• SOURCE DOCUMENT
------------------------------------------------------------

Cheers Wilco - pretty much what I suspected.

Real world performance is far more important, but more difficult to benchmark.

Geekbench shows my late 2008 Unibody Macbook as being marginally faster under Linux than it is under OS X or Windows, but TBH all three run stupid fast with an SSD in the mix, so I don't mind either way!

Steven R

0
0
Silver badge

hmm

Honestly all around this does not look good for Intel. They really needed to be that much better than ARM due to be ARM's entrenchment in the market. The fact also remains Intel unlike ARM (through IP only) has never shown itself able to survive on lower margin higher volume production that characterizes the direction the market is going. Price per unit is going to be a real consideration going forward. Considering how lean ARM production is done Intel will almost assuredly have to sell at a loss for quite some time to get traction in the market. Time will tell and Intel does have quite the war chest, R&D capability and is a generation ahead of everyone else consistently in fab technology but I see some problems for them for at least the next 5 years.

15
0
Anonymous Coward

Dev[e|i]l's advocate....

I will play Devil's, or rather devel's advocate here:

If I can improve the performance of my program by doing nothing but choosing a different compiler, why shouldn't I? And if that benefits one CPU or system over another, isn't that a legitimate consideration when comparing the two?

------------------------------------------------------------

• DATASET EXCERPT
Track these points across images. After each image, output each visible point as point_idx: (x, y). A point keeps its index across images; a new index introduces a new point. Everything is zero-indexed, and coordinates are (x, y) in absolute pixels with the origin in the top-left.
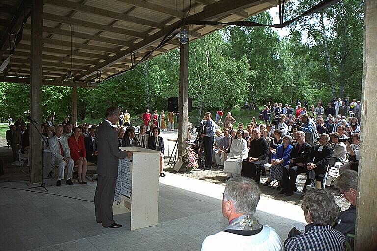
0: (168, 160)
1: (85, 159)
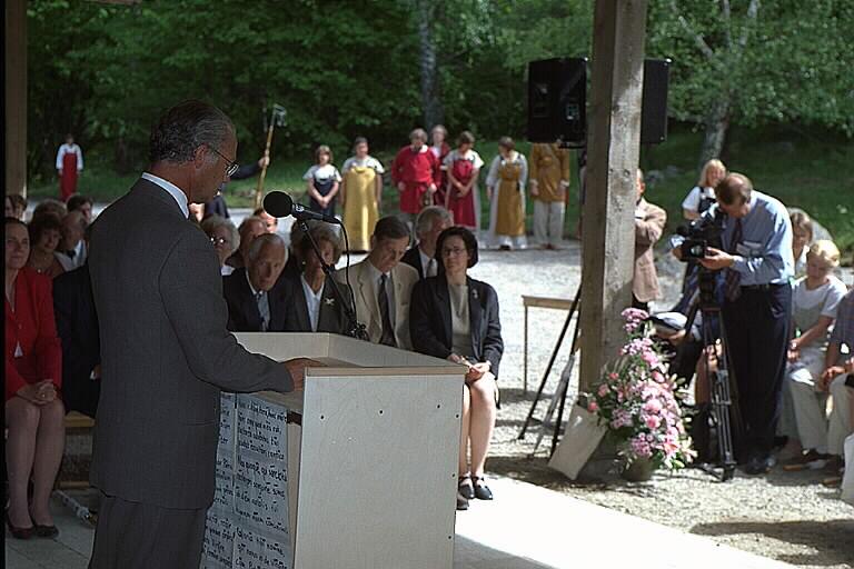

------------------------------------------------------------

• OBJECTIVE A
In the forum thread, please reproduce the part that opens with the words containing "If I can improve" and closes with "comparing the two?", swapping "compiler" for "toolchain".
• OBJECTIVE B
In the forum thread, what machine does the Geekbench comment say runs marginally faster under Linux?
• OBJECTIVE C
Pick up the forum thread on Intel and ARM performance after its final sentence and keep writing.

• EXPECTED OUTPUT A
If I can improve the performance of my program by doing nothing but choosing a different toolchain, why shouldn't I? And if that benefits one CPU or system over another, isn't that a legitimate consideration when comparing the two?

• EXPECTED OUTPUT B
A late 2008 Unibody Macbook.

• EXPECTED OUTPUT C
If Intel is willing to put the effort into making a compiler that is spectacularly better at generating machine code for their chip from my code, and ARM is not, should that not be a factor in my choices? (so long as their compiler actually does what my code tells it to do, of course.)

On the one hand, it's a shame that Intel won't donate the algorithms they use to make ICC better than GCC back to GCC, but on the other hand, since that very well might benefit all of Intel's competitors, I can see why they don't.

And on the gripping hand, it seems to me that ARM should start really working with either GCC or Clang (more than they do currently, which, granted, is actually quite a bit.)

9
10

Re: Dev[e|i]l's advocate....

It all depends on the reason for the speedup. If it's a general "Intel-optimized compiler", you are perfectly right, this is a very legitimate reason to prefer one platform to the other.

However the past has shown us that hardware manufacturers have been more than willing to game benchmarks, all the way back to the old video cards whose actual hardware recognized testing tools and just skipped a lot of hardware work so the same software would run a lot faster...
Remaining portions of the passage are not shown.